Cybersecurity has come a long way from writing our easy-to-guess passwords on post-it notes and placing them on our oversized monitors. Nevertheless, the recent proliferation of cyber attacks has companies like United Airlines fearing for what might be catastrophic damage due to the negligence of just one employee.
Greatest Threat To United Airlines? Cyber Attacks
United Airlines has instructed employees to report suspicious email by forwarding it to an internal email address or clicking on a “Report Phish” button in Outlook.
Last month, United’s Cybersecurity team launched a phishing campaign based on an “actual threat” received by United. These sorts of simulations are conducted each quarter to “arm employees with the latest information on spotting potential suspicious emails and reporting them.”
As part of the experiment, more than 78,000 United employees and contractors received an email which contained a voicemail attachment from an individual outside the company (all email that is not internal is marked external with the warning, “This message was sent from outside of United Airlines. Please do not click links or open attachments unless you recognize the sender and know that the content is safe.”)
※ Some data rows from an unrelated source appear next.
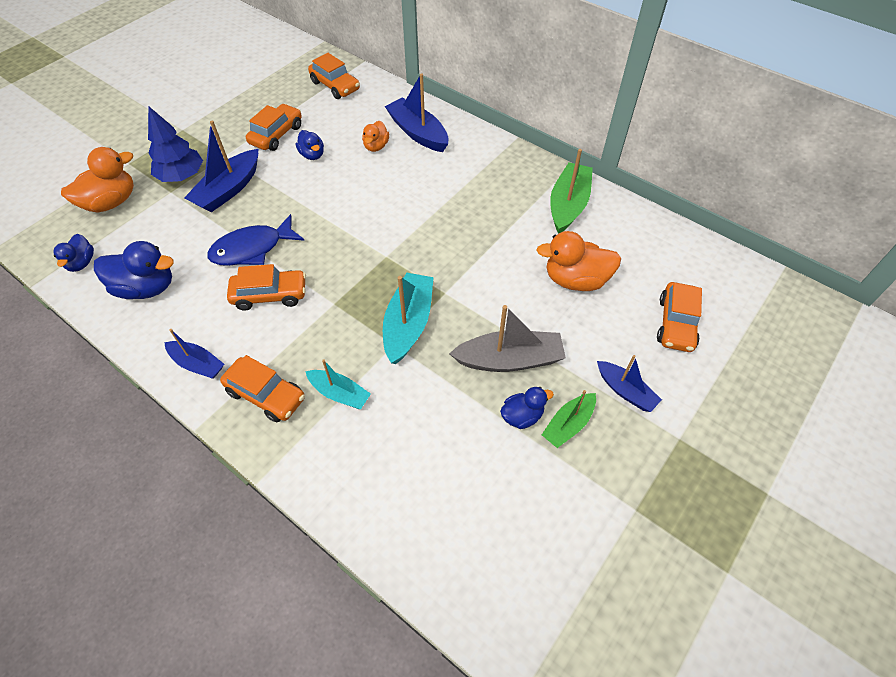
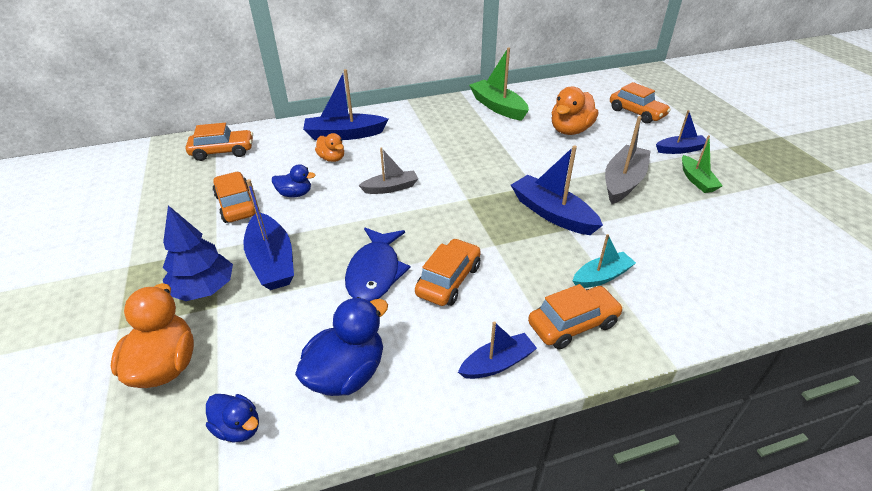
camera: 55 degrees left, 15 degrees down
turquoise boat [383,273,434,364] -> blue boat [511,145,603,235]
blue duck [500,387,554,429] -> none
none -> grey boat [358,147,418,194]

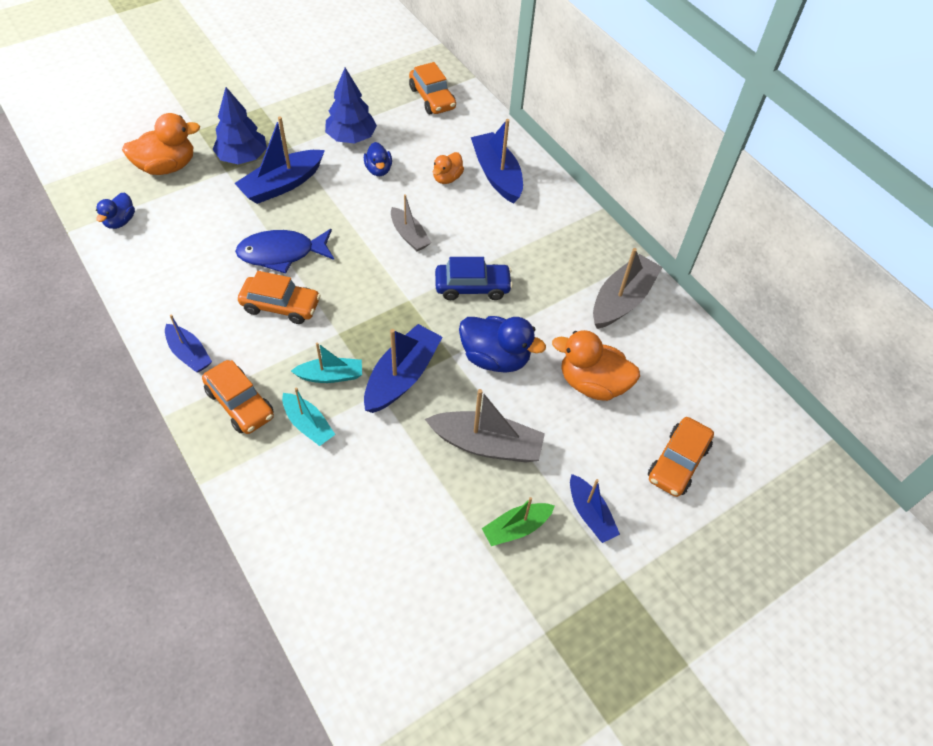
camera: 70 degrees right, 15 degrees up
orange car [212,172,256,223] -> blue tree [325,68,377,143]
blue duck [295,297,388,396] -> blue duck moved to [459,316,546,373]
green boat [469,47,529,121] -> grey boat [593,248,663,329]
none -> turquoise boat [291,342,362,383]
none -> blue car [435,257,513,300]

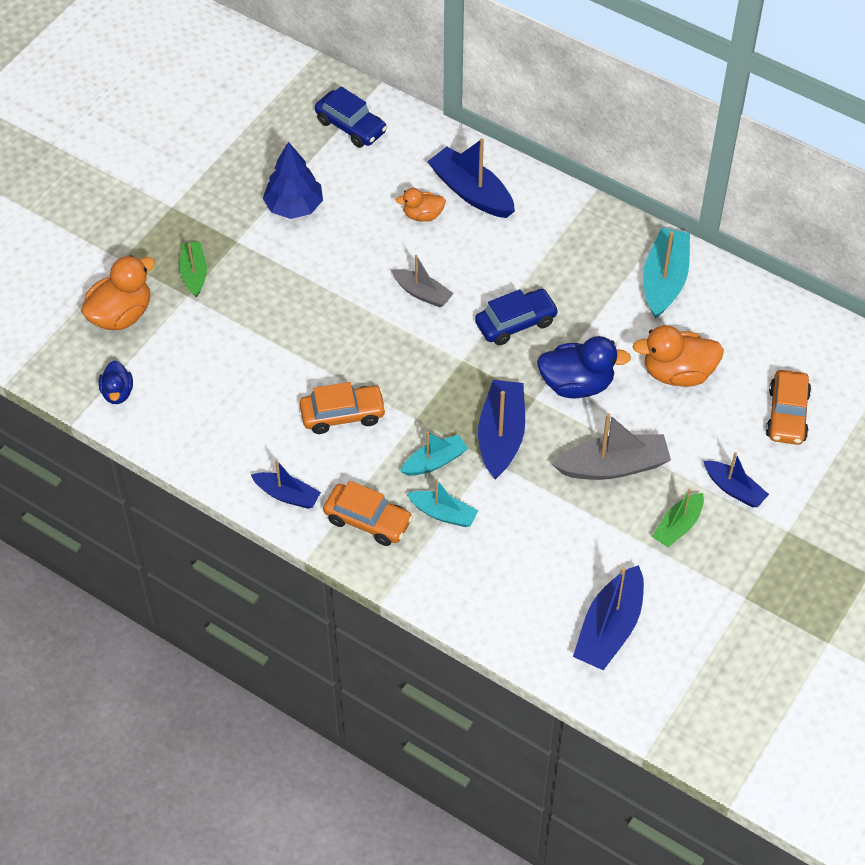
camera: 20 degrees left, 0 degrees up
blue tree [212,87,267,164] -> green boat [180,242,207,298]
blue boat [234,117,325,204] -> blue boat moved to [573,565,644,670]
blue fish [235,229,334,274] -> none
blue duck [364,142,392,176] -> none
orange car [409,62,456,114] -> blue car [315,87,387,148]
orange duck [433,152,464,184] -> orange duck turned 75 degrees clockwise [395,188,446,222]
grey boat [593,248,663,329] -> turquoise boat [643,227,690,319]

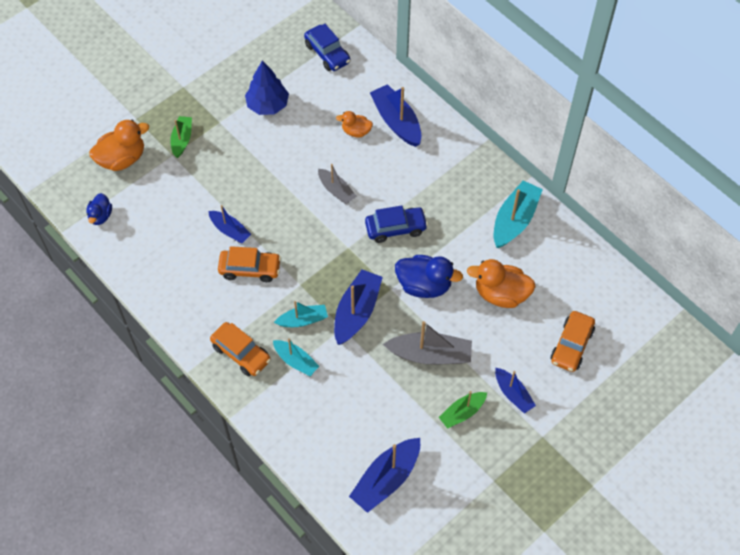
camera: 15 degrees right, 5 degrees up
blue boat [251,460,321,509] -> blue boat moved to [209,205,251,243]

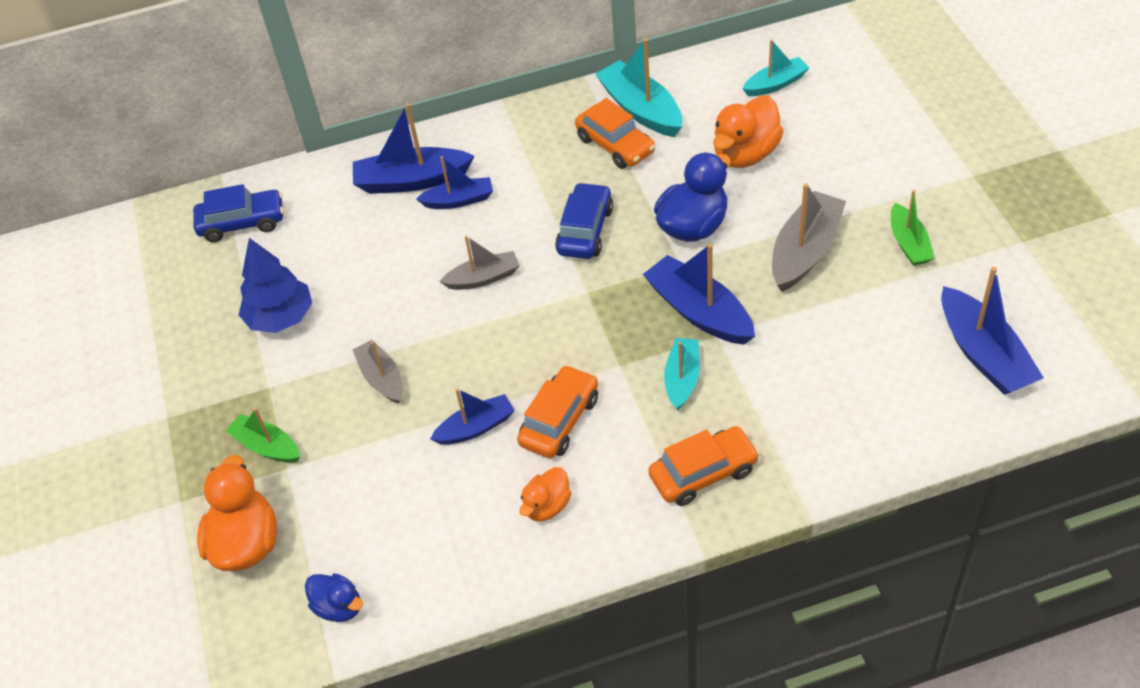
camera: 60 degrees left, 10 degrees down
turquoise boat [273,338,319,376] -> turquoise boat moved to [742,39,810,96]
orange duck [336,111,373,138] -> orange duck moved to [519,467,571,522]
blue boat [495,368,536,414] -> blue boat moved to [416,156,493,209]
orange car [551,311,595,372] -> orange car moved to [575,98,656,169]
none -> grey boat [353,340,403,404]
There results were not comforting:
- Only 4.2% of the total recipients reported the email using the Report Phish button in Outlook or forwarded it to the appropriate email address
- 11% of United employees and contractors failed to recognize the email as suspicious and opened the attachment.
I doubt these sort of numbers are unique to United. Even at my own small company we’ve had employees open up phishing attachments. It happens, even with training.
But as we recently saw with the Colonial Pipeline cyber attack, ransomware attacks can quickly spiral out of control in ways that cause immense financial and economic damage.
That’s why United told employees in a memo reviewed by Live and Let’s Fly that cyber attacks pose the “biggest” threat to the airline:
Cyber attacks are currently the biggest threat to our airline, so we need everyone to be extra vigilant and report suspicious emails!
United offers the following instructions when reviewing email, which are actually generally applicable and a good reminder for all of us:
When you open an email, spend an extra moment looking it over. Before clicking on a link or opening an attachment, ask yourself, “Was I expecting a message from this person?” If the answer is no, this is a characteristic of phishing, and you should report the email.
CONCLUSION
Cyber attacks are a serious and growing threat to economic stability and commerce. Often, it can be the the weakest link—just one person—who inadvertently unleashes a torrent of damage.
United Airlines cyber attacks are deemed airline’s biggest threat. What do you do to prevent yourself or employees from clicking on phishing email?
image: M.J. Flaherty in United’s Network Operations Center [NOC] in Chicago
I trust this company will up its game in terms of cyber. It is both in their best interest and the general public. Good Luck UA!
There was a good article on zdnet this morning with the CISO for Microsoft saying just assume your network is already compromised and do everything you can to eliminate the threats like MFA and enhancing your supplier sourcing to eliminate backend breaches like SolarWinds.
https://www.zdnet.com/article/microsofts-ciso-why-were-trying-to-banish-passwords-forever/
TL/DR: You aren’t going to have 100% security ever so make the bad guys work for it so much there is no profit for them.
Companies refuse to pay what they need to, if they want top technical talent.
Companies also send mix messages and confuse non-technical people. For example I work at a major defense firm that has a number of technical people but also non-technical people. They tell you not to click on links in emails and yet they constantly send legitimate emails saying click here to either fill out a survey, view a video, etc. All that does is confuse the non-technical person.
Also when technical people, especially security, tells upper management you need to do this and that, they resist because it either costs too much money, or it is too much of a hassle. I once complained to a stock brokerage because they wouldn’t let me create a password more than 8 characters. They claimed their clients didn’t want anything longer. Hmmm.
Not sure if anything has changed but most airline systems are old and prone to outages. I think it was Southwest that just had a couple of major mishaps this week. Most of which should have been avoidable but it costs $$$.
Reminds me of a Bruce Willis movie. Maybe Diehard. The theme was criminals/terrorists hacking into ATC systems/radar etc, in order to blackmail.